(ASSIGNMENT) Reproduce without any change the lines that run from the start of the records through the line containing "- **OccurrenceOrderModuleIdsPlugin**", with that last line included.

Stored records
* * *

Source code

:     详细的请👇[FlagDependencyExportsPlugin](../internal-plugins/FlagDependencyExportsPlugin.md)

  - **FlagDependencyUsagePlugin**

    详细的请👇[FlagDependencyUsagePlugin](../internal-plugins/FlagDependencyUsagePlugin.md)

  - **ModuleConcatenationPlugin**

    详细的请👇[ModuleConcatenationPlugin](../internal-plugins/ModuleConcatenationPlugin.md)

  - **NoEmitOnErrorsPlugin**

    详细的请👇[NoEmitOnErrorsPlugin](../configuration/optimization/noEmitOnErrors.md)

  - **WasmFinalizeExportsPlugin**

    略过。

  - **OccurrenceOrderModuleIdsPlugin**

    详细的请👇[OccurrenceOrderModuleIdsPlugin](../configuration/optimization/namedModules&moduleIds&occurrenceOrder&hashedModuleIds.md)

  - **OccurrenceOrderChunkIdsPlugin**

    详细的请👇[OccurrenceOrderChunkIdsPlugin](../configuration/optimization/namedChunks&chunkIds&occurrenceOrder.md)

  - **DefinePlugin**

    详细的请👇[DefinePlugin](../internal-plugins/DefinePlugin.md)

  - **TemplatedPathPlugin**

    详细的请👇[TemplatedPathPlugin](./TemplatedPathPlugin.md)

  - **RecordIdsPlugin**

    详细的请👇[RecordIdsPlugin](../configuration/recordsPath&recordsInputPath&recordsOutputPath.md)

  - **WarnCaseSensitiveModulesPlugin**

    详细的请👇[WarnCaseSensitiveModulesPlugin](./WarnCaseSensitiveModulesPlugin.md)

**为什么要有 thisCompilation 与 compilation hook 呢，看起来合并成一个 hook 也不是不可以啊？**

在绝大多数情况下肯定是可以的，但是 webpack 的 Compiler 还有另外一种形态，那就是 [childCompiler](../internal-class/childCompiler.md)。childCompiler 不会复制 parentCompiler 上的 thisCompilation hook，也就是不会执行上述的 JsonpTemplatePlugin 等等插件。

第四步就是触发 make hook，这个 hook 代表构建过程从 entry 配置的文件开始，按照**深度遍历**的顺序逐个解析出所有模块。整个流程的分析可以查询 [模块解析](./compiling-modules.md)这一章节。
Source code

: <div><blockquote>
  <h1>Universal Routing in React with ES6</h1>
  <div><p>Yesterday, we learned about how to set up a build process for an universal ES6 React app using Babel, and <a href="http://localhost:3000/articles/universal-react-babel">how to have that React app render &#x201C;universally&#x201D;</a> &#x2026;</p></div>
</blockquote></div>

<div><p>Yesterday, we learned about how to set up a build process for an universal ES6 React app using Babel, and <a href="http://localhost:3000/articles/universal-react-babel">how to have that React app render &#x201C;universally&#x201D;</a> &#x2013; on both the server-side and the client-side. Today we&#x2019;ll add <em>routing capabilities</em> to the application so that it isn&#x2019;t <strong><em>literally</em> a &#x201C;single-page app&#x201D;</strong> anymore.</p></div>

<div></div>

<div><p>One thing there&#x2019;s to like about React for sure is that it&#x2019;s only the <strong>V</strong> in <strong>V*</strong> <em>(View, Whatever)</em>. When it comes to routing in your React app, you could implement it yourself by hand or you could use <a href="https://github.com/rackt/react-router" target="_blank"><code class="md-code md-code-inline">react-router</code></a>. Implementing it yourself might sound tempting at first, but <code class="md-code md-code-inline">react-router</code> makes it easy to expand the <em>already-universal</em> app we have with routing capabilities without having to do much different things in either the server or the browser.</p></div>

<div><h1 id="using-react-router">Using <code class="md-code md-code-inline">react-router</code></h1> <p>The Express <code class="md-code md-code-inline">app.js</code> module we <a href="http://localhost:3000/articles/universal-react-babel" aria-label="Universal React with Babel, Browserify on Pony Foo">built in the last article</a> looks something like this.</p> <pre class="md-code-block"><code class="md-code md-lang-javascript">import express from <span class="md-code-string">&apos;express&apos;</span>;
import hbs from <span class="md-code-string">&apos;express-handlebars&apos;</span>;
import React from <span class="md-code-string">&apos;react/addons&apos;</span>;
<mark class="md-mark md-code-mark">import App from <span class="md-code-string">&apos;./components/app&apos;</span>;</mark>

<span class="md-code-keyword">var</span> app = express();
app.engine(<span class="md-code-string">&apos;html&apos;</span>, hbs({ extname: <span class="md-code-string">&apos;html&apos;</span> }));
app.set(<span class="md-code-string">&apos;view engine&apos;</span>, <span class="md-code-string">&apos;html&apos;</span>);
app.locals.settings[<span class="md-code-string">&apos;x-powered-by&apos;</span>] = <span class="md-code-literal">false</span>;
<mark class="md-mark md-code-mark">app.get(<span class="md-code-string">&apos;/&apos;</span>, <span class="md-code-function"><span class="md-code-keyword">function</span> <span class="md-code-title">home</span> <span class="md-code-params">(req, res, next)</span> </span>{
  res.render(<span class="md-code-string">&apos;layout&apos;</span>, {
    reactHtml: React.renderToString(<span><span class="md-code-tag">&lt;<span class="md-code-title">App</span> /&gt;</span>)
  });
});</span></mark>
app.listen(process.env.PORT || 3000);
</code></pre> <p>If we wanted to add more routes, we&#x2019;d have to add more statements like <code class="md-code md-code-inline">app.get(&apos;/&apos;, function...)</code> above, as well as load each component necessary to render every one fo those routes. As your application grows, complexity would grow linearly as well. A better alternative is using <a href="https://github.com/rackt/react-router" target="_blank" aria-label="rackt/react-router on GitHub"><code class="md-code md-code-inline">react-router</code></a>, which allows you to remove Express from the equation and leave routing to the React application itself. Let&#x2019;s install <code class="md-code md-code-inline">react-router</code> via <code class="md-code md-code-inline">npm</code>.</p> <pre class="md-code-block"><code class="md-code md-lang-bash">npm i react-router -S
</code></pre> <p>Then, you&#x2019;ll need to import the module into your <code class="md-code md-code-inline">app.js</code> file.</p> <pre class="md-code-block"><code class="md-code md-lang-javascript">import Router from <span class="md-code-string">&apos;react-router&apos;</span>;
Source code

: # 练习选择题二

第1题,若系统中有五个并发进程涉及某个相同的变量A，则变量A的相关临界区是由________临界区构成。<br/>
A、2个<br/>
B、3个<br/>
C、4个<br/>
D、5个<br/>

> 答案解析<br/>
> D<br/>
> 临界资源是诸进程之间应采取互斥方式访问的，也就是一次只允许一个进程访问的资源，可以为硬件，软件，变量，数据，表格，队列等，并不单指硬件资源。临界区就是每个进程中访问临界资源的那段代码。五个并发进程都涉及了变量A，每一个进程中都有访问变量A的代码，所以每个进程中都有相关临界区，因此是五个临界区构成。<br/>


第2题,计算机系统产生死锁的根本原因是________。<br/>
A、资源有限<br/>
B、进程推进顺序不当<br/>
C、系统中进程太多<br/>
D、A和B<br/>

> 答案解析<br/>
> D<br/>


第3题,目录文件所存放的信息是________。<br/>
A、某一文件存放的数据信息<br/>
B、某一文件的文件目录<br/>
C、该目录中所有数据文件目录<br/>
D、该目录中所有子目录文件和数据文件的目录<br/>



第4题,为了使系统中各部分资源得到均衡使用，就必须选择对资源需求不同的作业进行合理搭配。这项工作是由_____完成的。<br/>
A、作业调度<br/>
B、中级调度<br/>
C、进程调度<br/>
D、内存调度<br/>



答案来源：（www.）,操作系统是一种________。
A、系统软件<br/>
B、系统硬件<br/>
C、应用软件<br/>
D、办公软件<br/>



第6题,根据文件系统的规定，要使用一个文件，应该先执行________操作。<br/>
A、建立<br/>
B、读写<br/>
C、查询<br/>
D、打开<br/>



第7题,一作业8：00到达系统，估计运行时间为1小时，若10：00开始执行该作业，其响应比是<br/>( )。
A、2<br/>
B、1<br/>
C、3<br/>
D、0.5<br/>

* * *

(RESPONSE BELOW)
Source code

:     详细的请👇[FlagDependencyExportsPlugin](../internal-plugins/FlagDependencyExportsPlugin.md)

  - **FlagDependencyUsagePlugin**

    详细的请👇[FlagDependencyUsagePlugin](../internal-plugins/FlagDependencyUsagePlugin.md)

  - **ModuleConcatenationPlugin**

    详细的请👇[ModuleConcatenationPlugin](../internal-plugins/ModuleConcatenationPlugin.md)

  - **NoEmitOnErrorsPlugin**

    详细的请👇[NoEmitOnErrorsPlugin](../configuration/optimization/noEmitOnErrors.md)

  - **WasmFinalizeExportsPlugin**

    略过。

  - **OccurrenceOrderModuleIdsPlugin**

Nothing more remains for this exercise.